- **RECORDED DATA**:
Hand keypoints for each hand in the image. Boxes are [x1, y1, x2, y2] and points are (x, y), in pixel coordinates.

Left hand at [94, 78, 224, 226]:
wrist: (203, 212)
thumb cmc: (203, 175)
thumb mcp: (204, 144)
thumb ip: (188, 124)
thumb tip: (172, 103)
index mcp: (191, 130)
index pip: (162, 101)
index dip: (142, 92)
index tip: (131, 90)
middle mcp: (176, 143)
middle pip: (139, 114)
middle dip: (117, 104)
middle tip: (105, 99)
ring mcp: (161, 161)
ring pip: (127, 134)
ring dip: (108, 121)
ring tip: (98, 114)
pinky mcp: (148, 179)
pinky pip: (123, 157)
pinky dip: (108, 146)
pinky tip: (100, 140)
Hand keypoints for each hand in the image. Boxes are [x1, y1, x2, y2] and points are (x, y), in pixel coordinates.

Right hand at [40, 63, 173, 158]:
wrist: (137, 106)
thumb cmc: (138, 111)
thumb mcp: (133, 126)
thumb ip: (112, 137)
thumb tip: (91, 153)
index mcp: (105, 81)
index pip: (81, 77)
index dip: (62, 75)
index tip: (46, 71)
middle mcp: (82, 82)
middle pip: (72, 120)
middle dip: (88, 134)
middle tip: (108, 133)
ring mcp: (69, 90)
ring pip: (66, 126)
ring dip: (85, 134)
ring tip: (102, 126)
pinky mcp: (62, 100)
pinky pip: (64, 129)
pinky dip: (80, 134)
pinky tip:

- **WORK TASK**: Each line of the listing above that includes the word "ring" should be copied.

- **YOUR RESPONSE**:
ring mcp: (161, 161)
ring pip: (127, 134)
ring dip: (108, 121)
ring tip: (98, 114)
ring mcp: (69, 90)
ring pip: (66, 126)
ring dip: (85, 134)
ring tip: (102, 126)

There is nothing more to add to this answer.